— begin DOCUMENT —

Ubermensch Rating

First rule of being an Uber driver: Don’t tell anyone you’re an Uber driver. It’s very similar to the first rule of Fight Club. No one can be trusted. When word gets out that you’re a driver now, suddenly everyone needs a ride. Everyone. I’m not kidding. I’ve had former bosses call me in the middle of the night, “Hey, I know it’s 2:30AM, but…ya think you could pick me and a few friends up?” Sorry, no, I am asleep. Actually, here’s where the second rule of being an Uber driver differs from the second rule of Fight Club and I learned it VERY quickly: The “night-crowd” is very different from the “rush-hour” crowd. This is a rule that must be taken into account seriously, unless of course you don’t mind passengers spilling their cookies all over your backseat.

I’ve witnessed the full gamut of Jekyll to Hyde transformation in people starting as early as 5:00PM on New Years Eve and wrapping up only a little bit after the ball drops. Seriously. People literally transformed. I’ve driven the walking wounded home early on Saturday mornings all with a smile on my face. I’ve been referred to as a saint, an angel—one young man REALLY stroked my ego when he commented that I looked like Stephen Amell (thank you my friend, thank you…he even wrote it in my review, so feel free to fact check).

So it’s not all bad. Before I go on, let me make this one thing clear. Overall, driving for Uber has not been a bad experience whatsoever. It has been just that: an experience, like any job that would have you interacting with others on a daily basis. My whole Uber experience has made me appreciate and RESPECT cab drivers far more. So, please. If you are a frequent passenger, understand that you are in someone’s car. Also understand that your driver, like you, is a human being.

My passengers are a completely eclectic collection of people. And people are funny. People are kind. Parents LOVE to brag about their children. People LOVE to complain about their jobs or lovers. People flirt. People can be awkward. People can also want nothing to do with you. When the ear pieces go in, that is the passive aggressive way of telling you, the driver, to shut up.

People also love to bend the rules.

— end DOCUMENT —
— begin DATA PROVIDED —

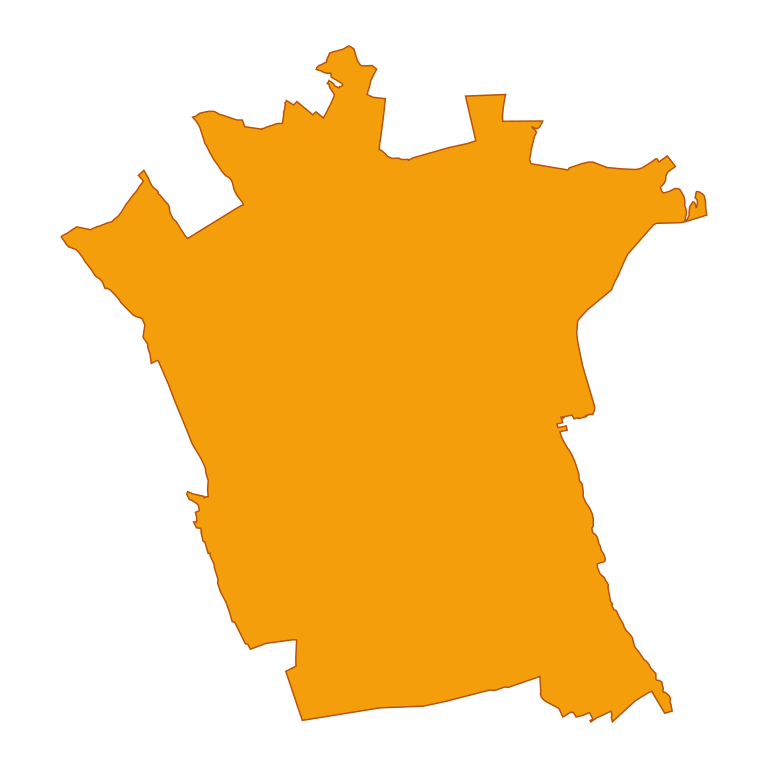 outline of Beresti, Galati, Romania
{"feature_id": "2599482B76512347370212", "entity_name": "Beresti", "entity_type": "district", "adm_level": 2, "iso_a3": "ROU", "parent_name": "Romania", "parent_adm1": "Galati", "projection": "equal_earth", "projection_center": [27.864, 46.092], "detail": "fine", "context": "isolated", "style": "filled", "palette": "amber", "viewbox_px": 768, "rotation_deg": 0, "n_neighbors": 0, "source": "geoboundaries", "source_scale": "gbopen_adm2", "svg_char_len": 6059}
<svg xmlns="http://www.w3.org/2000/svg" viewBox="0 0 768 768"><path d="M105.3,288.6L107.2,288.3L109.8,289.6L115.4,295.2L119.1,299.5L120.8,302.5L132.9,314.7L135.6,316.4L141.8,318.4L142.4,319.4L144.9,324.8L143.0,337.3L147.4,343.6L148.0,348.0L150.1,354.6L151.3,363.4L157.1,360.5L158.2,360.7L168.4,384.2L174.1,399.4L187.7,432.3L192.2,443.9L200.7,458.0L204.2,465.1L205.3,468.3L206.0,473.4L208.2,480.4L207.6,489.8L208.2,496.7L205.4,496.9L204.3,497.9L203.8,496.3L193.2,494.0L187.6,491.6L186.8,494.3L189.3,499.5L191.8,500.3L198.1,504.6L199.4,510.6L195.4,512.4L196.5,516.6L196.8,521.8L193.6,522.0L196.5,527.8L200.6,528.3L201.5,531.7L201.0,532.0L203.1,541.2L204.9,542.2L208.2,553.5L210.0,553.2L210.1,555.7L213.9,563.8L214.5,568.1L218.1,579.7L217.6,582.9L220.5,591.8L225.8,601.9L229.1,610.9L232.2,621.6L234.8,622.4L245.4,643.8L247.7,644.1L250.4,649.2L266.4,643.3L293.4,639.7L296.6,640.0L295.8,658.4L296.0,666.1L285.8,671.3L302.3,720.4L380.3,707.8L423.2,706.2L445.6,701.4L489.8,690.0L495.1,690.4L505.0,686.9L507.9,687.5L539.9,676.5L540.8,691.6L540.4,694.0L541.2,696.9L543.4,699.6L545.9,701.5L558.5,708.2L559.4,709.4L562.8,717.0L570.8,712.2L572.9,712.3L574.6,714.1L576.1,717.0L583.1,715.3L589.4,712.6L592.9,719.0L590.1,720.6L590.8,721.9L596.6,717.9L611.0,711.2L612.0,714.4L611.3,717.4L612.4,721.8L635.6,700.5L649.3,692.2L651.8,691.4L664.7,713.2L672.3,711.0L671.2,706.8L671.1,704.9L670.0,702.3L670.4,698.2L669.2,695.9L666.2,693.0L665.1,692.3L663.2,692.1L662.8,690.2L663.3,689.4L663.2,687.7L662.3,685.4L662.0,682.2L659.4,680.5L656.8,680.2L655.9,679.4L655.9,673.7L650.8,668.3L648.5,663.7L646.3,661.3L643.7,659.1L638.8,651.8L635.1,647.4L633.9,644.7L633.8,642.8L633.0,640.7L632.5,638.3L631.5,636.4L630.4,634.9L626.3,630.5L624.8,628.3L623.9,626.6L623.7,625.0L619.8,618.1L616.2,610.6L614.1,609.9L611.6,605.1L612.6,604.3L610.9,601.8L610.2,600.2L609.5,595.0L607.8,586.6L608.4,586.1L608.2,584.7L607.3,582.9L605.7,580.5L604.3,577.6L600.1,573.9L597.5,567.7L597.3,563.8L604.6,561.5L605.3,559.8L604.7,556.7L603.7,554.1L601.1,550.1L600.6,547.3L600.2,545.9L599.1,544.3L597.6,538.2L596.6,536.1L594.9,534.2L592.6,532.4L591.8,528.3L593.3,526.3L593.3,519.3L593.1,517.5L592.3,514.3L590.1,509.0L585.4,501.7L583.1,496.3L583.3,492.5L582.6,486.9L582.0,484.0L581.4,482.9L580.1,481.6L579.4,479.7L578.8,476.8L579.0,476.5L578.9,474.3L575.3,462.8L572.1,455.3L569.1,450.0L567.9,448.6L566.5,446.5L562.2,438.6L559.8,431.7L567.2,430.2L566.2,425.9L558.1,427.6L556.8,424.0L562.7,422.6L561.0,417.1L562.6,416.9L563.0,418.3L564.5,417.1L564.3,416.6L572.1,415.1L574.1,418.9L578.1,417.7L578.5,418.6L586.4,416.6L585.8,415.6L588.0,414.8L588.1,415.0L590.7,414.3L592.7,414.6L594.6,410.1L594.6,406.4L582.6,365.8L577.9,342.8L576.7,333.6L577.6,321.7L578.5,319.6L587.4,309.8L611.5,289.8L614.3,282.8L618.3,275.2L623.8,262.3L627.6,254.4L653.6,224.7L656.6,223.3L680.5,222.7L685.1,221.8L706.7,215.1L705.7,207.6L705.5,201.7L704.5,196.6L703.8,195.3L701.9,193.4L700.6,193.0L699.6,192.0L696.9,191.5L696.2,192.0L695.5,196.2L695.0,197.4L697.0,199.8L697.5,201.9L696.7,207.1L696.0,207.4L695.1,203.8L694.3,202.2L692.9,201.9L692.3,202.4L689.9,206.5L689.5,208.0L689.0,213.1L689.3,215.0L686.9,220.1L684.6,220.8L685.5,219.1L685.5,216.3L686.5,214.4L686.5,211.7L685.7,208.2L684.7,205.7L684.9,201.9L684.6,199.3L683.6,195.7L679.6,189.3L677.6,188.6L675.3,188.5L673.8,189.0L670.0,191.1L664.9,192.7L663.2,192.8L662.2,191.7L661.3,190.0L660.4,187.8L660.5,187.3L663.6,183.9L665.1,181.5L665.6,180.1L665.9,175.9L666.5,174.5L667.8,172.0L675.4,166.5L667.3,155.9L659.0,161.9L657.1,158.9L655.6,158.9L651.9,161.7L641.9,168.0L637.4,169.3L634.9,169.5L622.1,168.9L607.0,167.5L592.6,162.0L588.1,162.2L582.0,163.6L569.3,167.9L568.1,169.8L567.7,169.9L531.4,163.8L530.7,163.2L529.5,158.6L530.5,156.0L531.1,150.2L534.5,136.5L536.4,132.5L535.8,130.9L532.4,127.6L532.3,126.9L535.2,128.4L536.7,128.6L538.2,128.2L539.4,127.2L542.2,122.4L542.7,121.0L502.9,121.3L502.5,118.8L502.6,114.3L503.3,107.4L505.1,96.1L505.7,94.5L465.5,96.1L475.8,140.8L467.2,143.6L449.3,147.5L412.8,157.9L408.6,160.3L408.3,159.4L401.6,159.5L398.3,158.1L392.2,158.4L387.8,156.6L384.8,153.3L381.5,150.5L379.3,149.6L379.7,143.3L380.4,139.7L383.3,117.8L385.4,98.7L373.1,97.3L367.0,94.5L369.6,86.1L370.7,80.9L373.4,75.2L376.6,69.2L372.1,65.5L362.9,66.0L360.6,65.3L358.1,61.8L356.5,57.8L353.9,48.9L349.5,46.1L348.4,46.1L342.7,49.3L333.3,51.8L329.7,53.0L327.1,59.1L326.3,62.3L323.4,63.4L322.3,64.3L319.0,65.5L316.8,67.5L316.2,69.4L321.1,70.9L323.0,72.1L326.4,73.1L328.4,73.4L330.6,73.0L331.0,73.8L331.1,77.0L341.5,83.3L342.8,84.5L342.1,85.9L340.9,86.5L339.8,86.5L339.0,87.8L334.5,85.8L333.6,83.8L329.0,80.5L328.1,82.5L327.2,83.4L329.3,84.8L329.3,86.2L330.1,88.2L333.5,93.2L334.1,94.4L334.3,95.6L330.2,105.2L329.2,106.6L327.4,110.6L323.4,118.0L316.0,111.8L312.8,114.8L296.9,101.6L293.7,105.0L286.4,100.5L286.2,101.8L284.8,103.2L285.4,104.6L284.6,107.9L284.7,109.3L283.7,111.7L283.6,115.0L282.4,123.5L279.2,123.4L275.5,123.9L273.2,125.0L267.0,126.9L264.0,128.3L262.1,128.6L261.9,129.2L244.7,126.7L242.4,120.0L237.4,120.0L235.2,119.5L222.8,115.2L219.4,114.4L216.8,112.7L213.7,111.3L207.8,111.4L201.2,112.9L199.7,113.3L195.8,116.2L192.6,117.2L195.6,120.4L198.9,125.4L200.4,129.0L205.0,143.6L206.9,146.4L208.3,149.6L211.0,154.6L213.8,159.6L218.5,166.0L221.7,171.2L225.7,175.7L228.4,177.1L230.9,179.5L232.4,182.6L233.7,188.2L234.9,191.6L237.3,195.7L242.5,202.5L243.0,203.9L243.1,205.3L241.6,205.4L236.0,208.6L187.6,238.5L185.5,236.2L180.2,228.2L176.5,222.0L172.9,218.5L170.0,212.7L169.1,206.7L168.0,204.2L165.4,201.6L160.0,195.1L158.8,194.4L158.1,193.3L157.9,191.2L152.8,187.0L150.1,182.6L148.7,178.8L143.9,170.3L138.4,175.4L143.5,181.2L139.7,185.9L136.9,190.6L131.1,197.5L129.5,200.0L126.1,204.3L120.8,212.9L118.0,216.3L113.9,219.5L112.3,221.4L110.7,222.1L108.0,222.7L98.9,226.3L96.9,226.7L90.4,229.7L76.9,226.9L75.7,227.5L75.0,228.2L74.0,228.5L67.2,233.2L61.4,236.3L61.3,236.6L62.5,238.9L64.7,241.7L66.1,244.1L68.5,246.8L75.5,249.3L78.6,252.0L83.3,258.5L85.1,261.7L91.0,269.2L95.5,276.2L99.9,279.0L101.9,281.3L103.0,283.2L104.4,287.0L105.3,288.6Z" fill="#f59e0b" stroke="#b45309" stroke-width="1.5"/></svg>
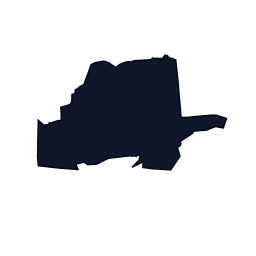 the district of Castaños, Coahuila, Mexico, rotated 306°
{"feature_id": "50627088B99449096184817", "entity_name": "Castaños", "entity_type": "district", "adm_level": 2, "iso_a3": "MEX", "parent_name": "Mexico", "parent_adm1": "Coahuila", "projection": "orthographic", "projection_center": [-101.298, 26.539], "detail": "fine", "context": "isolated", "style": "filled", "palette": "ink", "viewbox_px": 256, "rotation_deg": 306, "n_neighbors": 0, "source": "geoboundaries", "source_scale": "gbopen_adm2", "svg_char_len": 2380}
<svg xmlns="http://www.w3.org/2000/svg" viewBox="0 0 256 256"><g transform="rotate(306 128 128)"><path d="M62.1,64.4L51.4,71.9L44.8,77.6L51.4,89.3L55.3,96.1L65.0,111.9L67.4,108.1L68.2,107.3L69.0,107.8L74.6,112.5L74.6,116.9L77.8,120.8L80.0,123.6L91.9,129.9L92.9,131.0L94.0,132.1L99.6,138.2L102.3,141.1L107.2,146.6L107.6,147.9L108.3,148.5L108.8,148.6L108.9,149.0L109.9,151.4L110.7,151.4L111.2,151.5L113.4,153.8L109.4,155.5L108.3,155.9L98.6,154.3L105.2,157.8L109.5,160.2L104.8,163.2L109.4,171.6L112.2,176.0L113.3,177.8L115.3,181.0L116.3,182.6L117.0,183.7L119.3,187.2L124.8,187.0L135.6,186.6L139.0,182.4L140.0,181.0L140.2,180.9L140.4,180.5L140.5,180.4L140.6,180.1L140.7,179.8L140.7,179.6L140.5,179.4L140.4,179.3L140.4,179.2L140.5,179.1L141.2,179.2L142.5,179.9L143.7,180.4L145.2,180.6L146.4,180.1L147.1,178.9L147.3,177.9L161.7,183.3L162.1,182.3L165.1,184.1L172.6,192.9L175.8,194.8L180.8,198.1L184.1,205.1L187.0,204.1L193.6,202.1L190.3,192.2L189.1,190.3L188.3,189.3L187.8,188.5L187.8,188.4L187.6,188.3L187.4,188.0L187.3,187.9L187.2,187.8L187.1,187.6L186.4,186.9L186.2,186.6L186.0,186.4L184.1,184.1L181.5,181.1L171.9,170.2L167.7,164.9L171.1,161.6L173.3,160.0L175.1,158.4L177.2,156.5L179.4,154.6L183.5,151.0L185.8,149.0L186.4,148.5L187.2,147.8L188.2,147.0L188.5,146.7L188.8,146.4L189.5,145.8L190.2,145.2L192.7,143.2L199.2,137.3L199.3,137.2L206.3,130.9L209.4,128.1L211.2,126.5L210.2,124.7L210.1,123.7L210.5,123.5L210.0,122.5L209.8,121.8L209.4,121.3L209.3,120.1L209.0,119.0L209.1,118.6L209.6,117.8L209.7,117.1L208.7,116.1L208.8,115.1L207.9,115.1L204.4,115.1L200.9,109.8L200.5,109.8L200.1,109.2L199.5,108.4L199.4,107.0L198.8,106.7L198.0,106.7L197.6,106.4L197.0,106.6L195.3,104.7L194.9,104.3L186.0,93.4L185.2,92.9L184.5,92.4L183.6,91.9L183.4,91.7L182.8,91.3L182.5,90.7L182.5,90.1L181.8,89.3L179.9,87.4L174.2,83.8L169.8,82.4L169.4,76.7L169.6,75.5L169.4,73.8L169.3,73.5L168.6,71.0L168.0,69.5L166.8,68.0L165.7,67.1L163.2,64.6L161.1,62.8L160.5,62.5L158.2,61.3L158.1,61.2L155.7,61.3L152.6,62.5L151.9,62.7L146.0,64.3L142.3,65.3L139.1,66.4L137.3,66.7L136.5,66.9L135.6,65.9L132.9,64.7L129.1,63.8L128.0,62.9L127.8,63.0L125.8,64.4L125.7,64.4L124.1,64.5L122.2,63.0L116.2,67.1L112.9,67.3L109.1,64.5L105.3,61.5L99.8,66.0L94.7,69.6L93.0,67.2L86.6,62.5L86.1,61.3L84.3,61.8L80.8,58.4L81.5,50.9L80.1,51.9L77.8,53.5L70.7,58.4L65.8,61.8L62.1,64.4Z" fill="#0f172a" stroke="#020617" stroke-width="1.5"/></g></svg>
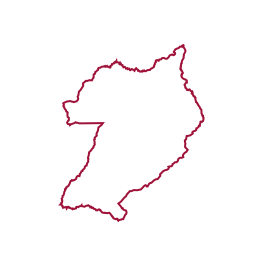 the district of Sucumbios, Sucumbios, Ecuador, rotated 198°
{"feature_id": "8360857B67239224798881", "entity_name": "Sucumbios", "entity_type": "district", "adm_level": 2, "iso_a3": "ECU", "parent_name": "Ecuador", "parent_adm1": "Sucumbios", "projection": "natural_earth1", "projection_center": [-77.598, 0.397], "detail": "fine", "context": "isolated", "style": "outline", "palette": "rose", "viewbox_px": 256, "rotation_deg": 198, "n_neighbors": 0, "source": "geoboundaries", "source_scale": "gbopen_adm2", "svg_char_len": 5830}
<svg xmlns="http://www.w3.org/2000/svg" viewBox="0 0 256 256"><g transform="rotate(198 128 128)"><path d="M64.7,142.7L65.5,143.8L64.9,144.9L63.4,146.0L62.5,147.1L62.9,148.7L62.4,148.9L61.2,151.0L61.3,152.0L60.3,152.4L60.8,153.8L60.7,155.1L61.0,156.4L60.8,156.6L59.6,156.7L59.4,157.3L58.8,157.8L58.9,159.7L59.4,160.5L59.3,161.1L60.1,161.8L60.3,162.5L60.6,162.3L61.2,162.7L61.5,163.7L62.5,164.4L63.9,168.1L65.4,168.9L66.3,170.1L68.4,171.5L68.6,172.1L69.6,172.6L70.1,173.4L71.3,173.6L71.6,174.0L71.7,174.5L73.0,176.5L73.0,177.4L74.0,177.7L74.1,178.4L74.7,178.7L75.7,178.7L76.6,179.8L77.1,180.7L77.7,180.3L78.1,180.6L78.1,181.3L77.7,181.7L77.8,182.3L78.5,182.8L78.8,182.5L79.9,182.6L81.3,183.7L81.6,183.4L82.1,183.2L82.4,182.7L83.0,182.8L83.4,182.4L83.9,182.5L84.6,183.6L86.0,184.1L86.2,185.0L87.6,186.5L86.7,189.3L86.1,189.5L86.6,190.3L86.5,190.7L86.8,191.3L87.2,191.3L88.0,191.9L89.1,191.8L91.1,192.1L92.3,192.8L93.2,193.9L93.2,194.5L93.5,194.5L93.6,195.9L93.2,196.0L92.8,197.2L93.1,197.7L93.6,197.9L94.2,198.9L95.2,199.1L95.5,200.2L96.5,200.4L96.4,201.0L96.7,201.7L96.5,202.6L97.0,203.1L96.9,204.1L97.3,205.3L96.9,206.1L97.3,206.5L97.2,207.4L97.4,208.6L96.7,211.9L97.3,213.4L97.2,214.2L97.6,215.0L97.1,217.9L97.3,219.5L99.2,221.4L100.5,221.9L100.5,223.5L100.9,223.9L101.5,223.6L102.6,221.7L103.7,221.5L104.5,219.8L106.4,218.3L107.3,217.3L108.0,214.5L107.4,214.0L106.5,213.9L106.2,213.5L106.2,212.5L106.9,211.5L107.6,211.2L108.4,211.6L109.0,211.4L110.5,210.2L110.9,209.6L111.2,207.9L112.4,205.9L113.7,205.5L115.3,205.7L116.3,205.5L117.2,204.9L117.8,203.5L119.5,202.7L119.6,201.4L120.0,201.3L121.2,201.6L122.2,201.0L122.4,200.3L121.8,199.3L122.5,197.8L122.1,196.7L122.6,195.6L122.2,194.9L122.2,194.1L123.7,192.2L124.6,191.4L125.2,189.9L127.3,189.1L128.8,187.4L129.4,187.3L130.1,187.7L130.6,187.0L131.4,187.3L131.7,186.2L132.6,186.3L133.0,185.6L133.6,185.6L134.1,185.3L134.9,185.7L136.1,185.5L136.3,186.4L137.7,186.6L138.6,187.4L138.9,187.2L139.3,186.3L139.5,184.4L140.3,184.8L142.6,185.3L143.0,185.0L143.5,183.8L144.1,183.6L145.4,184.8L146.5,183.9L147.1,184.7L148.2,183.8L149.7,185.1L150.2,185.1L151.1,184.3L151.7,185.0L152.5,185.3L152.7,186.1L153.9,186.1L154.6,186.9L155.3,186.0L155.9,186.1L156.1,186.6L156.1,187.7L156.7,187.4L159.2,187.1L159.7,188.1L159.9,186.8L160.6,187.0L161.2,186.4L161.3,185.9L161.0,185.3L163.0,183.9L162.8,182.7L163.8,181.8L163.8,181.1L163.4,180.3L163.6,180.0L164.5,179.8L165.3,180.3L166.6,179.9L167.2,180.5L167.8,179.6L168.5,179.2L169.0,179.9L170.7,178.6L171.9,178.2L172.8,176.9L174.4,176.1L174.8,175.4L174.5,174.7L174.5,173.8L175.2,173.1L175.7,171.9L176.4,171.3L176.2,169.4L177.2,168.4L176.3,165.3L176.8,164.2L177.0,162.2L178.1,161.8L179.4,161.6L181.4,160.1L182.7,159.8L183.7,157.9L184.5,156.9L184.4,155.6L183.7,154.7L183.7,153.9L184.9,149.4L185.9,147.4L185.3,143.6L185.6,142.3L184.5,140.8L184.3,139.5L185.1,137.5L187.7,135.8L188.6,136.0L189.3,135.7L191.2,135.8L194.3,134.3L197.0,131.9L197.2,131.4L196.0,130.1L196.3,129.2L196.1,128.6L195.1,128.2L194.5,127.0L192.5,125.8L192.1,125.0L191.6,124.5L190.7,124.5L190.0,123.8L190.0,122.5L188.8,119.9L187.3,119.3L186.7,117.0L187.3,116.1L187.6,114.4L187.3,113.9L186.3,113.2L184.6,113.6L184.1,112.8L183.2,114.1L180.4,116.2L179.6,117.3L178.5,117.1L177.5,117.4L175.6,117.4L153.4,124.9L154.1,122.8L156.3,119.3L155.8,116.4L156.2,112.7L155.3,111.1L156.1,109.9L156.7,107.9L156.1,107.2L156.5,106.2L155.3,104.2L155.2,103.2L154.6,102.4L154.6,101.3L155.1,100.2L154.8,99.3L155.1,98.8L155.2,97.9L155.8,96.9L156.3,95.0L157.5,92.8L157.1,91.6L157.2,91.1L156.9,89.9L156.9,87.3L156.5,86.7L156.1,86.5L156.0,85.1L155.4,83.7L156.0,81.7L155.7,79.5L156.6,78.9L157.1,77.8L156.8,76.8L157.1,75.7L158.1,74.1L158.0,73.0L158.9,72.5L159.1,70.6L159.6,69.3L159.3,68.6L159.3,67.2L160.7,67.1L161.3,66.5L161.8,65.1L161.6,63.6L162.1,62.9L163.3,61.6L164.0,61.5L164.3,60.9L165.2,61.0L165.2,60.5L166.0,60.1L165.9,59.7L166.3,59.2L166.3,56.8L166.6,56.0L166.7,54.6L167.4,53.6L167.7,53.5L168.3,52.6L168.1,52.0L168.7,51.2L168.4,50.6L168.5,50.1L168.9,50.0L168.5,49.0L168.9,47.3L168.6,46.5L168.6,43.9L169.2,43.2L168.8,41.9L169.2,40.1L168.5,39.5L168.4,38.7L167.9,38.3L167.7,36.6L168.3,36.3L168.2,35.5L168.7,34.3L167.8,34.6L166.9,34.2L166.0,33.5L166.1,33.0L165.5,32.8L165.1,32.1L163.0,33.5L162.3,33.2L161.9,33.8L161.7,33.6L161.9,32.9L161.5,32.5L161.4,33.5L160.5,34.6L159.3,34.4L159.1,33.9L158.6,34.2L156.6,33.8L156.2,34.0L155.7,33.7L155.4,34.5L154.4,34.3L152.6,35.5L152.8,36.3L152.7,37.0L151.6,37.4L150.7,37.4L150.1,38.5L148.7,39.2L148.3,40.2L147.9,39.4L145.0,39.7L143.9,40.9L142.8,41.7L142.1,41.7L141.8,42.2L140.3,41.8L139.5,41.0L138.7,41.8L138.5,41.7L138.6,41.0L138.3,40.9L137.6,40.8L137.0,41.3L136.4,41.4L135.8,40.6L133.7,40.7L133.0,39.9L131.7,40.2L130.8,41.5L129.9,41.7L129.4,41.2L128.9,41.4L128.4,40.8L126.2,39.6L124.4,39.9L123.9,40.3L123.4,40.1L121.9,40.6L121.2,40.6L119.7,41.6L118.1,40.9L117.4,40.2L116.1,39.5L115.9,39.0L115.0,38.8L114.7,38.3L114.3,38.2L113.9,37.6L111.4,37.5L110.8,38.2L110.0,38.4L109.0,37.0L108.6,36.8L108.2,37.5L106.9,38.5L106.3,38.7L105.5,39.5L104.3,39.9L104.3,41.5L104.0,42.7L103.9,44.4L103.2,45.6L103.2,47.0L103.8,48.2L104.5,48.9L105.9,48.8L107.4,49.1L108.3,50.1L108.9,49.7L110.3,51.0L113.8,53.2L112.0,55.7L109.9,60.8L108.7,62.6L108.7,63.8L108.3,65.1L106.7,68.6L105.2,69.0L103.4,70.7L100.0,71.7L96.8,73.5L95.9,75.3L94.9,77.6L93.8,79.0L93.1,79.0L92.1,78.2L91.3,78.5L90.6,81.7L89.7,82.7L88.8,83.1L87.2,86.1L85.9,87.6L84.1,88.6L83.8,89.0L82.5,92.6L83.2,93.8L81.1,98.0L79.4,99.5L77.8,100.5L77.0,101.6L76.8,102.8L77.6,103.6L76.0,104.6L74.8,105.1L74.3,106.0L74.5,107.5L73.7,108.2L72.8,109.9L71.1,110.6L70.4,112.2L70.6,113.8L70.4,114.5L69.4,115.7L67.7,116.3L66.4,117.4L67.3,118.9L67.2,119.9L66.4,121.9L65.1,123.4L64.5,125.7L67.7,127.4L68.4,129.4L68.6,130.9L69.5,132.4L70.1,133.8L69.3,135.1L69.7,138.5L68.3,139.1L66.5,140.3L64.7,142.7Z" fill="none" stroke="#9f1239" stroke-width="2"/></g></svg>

— end DATA PROVIDED —

• GIVEN EXERCISE 1
Rewrite the paragraph of the Uber driving post that begins "My passengers are a completely eclectic collection" as a short bulleted list that keeps its main points.
• GIVEN EXERCISE 2
List every line of the records that contains the string "filled", treating uppercase and lowercase as different.

• COMPLETE ANSWER 1
- Passengers are a completely eclectic mix of people.
- People can be funny and kind.
- Parents love to brag about their children.
- People love to complain about their jobs or lovers.
- Some people flirt, and some can be awkward.
- Some want nothing to do with the driver. Putting in earpieces is a passive-aggressive way of telling the driver to shut up.

• COMPLETE ANSWER 2
{"feature_id": "2599482B76512347370212", "entity_name": "Beresti", "entity_type": "district", "adm_level": 2, "iso_a3": "ROU", "parent_name": "Romania", "parent_adm1": "Galati", "projection": "equal_earth", "projection_center": [27.864, 46.092], "detail": "fine", "context": "isolated", "style": "filled", "palette": "amber", "viewbox_px": 768, "rotation_deg": 0, "n_neighbors": 0, "source": "geoboundaries", "source_scale": "gbopen_adm2", "svg_char_len": 6059}
{"feature_id": "50627088B99449096184817", "entity_name": "Castaños", "entity_type": "district", "adm_level": 2, "iso_a3": "MEX", "parent_name": "Mexico", "parent_adm1": "Coahuila", "projection": "orthographic", "projection_center": [-101.298, 26.539], "detail": "fine", "context": "isolated", "style": "filled", "palette": "ink", "viewbox_px": 256, "rotation_deg": 306, "n_neighbors": 0, "source": "geoboundaries", "source_scale": "gbopen_adm2", "svg_char_len": 2380}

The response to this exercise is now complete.